Someone summoned the officer who had escorted Gi-jeong into the morgue, asking him to check some documents. He stepped out, leaving just the two of them, Gi-jeong and her sister, alone in that chilly room. Or to put it more accurately, Gi-jeong was alone, the sole life among a roomful of deaths.
When she was face to face with her sister, the thought occurred to her that she had actually wished for this to happen. For the sister who had tormented her mother her whole life to disappear for good. She tried to deny that she’d ever wished it, but it wasn’t true. Nevertheless, she still hadn’t imagined it would happen like this.
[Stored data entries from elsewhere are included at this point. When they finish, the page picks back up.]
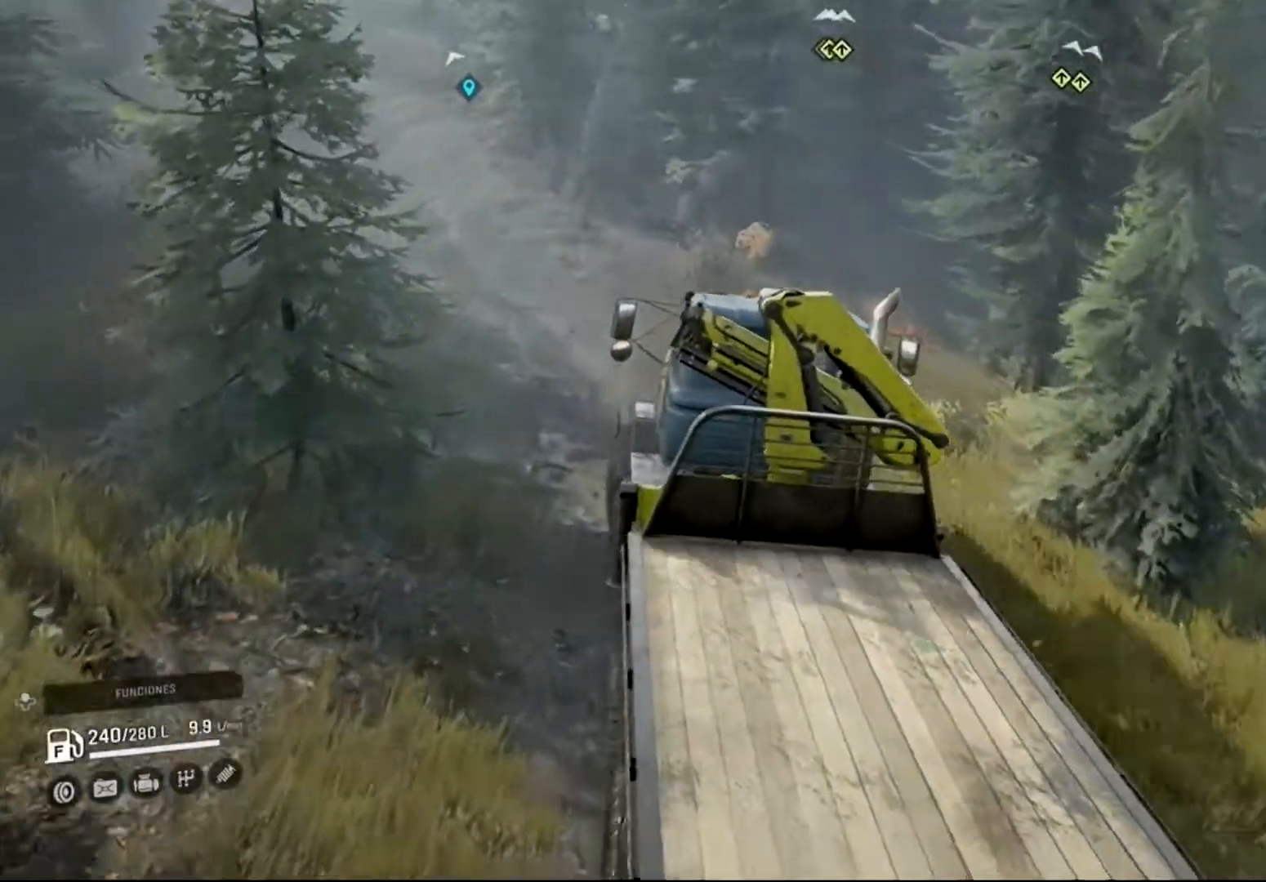
{"buttons": ["R2"], "left_stick": "left", "right_stick": "center", "events": [[66, "left_stick", "left"], [266, "left_stick", "center"], [333, "left_stick", "left"]]}
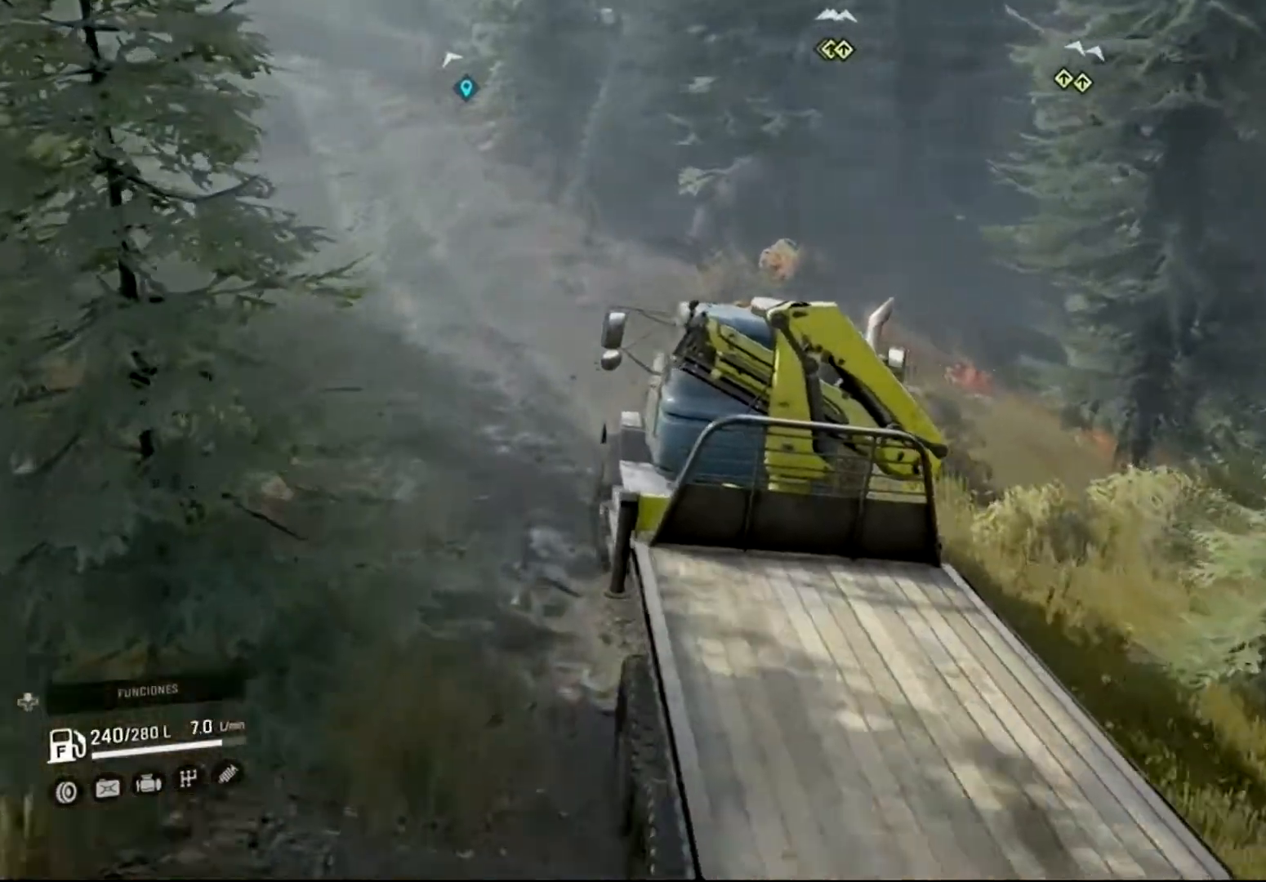
{"buttons": ["R2"], "left_stick": "left", "right_stick": "center", "events": [[366, "left_stick", "center"], [466, "left_stick", "left"]]}
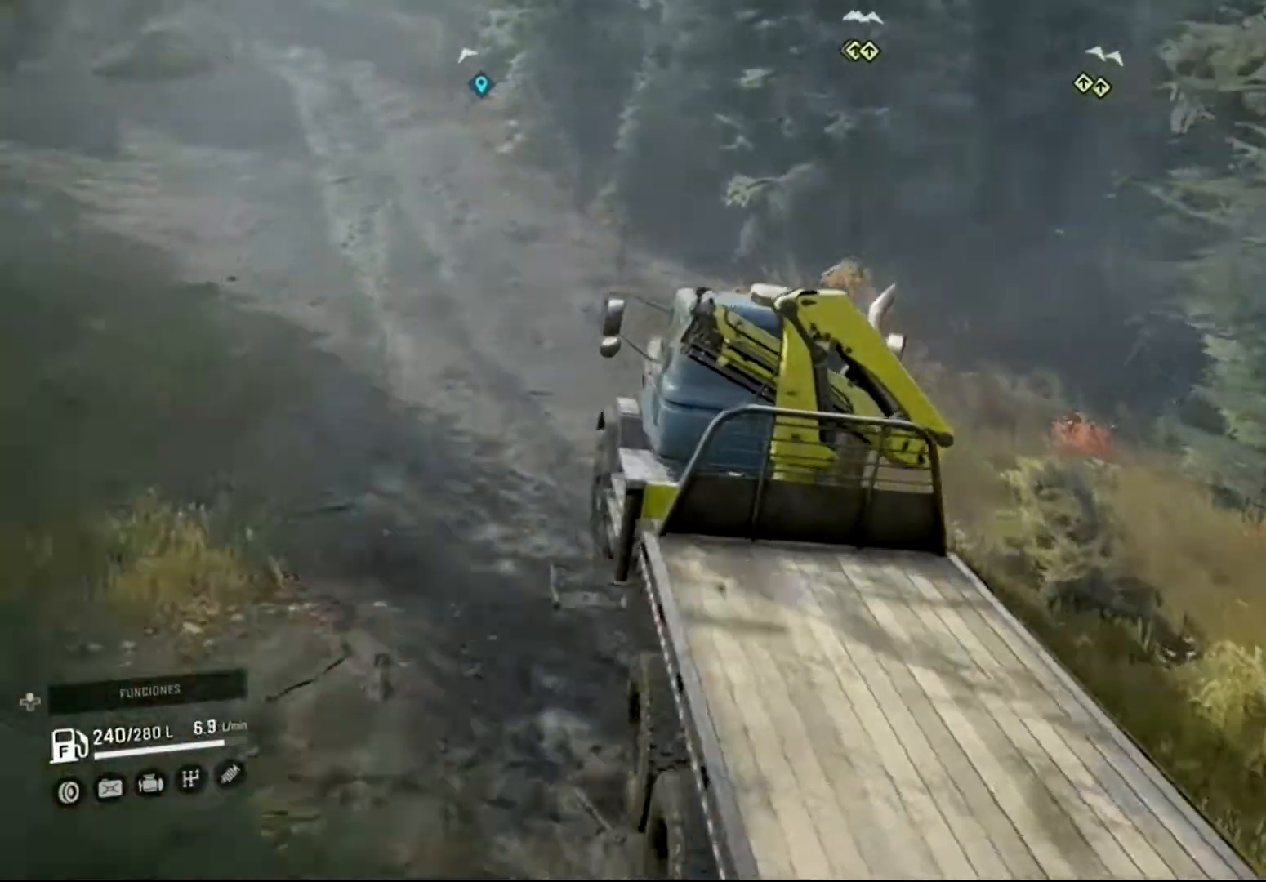
{"buttons": ["R2"], "left_stick": "left", "right_stick": "center", "events": []}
No, that wasn’t true either.
The truth was that she’d imagined it often. Her little sister mangled, charred to black, torn to shreds. That was what made it all the more painful to see the body cold and stiff and so badly damaged.
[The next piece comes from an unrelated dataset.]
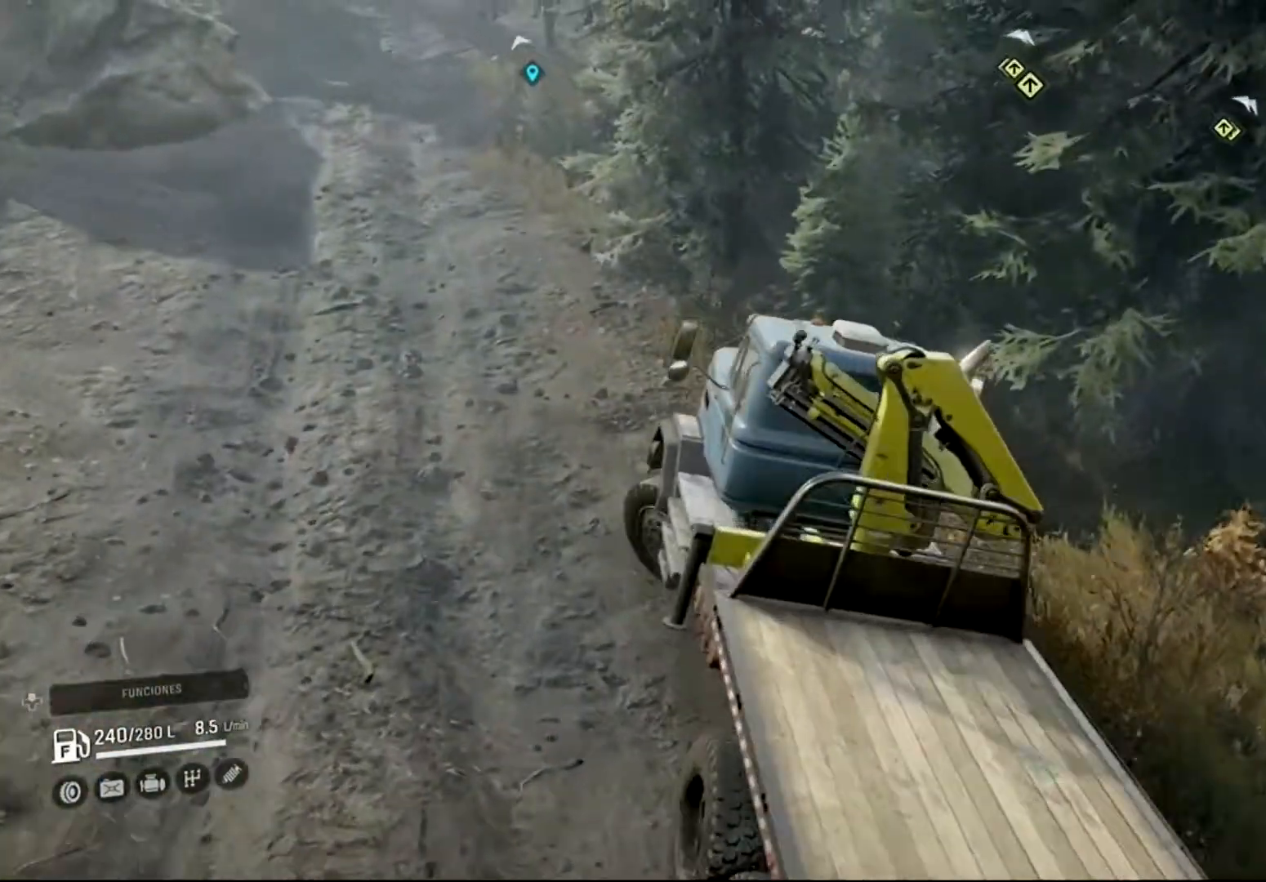
{"buttons": [], "left_stick": "left", "right_stick": "center", "events": [[66, "R2", "up"]]}
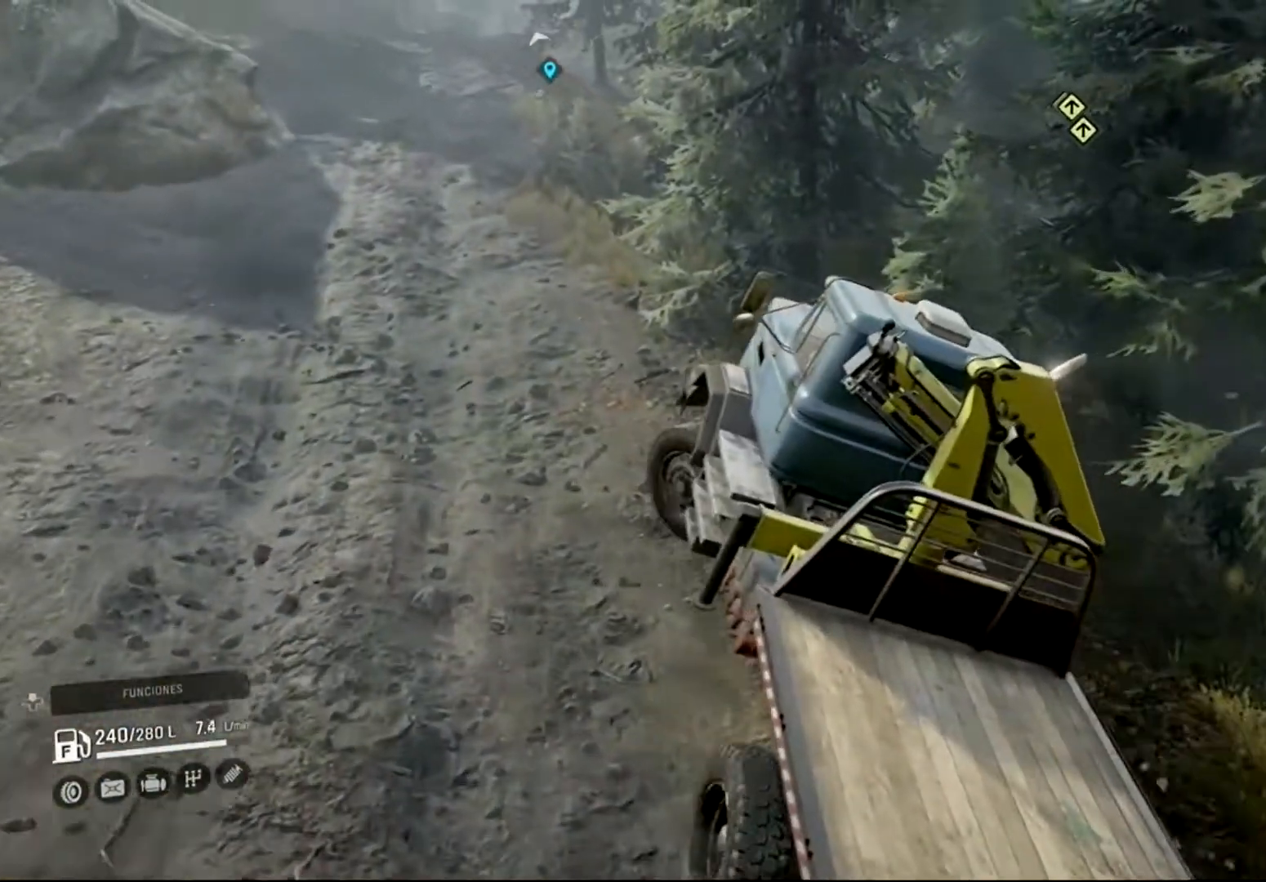
{"buttons": ["R2"], "left_stick": "left", "right_stick": "center", "events": [[66, "R2", "down"]]}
Her time alone in the morgue with her sister seemed to stretch on forever. The unreal cold chilled her to the bone, reminding her that she and her sister were both made of flesh. And that her sister was now a cold and distant being, a phantom.
Gi-jeong asked her sister as she lay there silently: What happened? Her sister didn’t stir. Yet she felt as if she heard an answer.
One thing led to another.
If she could have spoken, that’s what her sister might have said.
Her sister had been accepted to a university out in Wonju and had moved into the dorms. Gi-jeong thought her sister could have made it into a better school in or near Seoul, but her sister was stubborn. Gi-jeong didn’t do much to dissuade her. At first, her sister had come back to Seoul during school vacations, but eventually she stopped showing up even then. She kept changing her phone number, making it difficult to get in touch with her much of the time. Once, she returned home out of the blue after a year or so of no contact. Gi-jeong and her mother had been inwardly convinced that she’d left for good, so when she came back, they felt both disappointed and relieved.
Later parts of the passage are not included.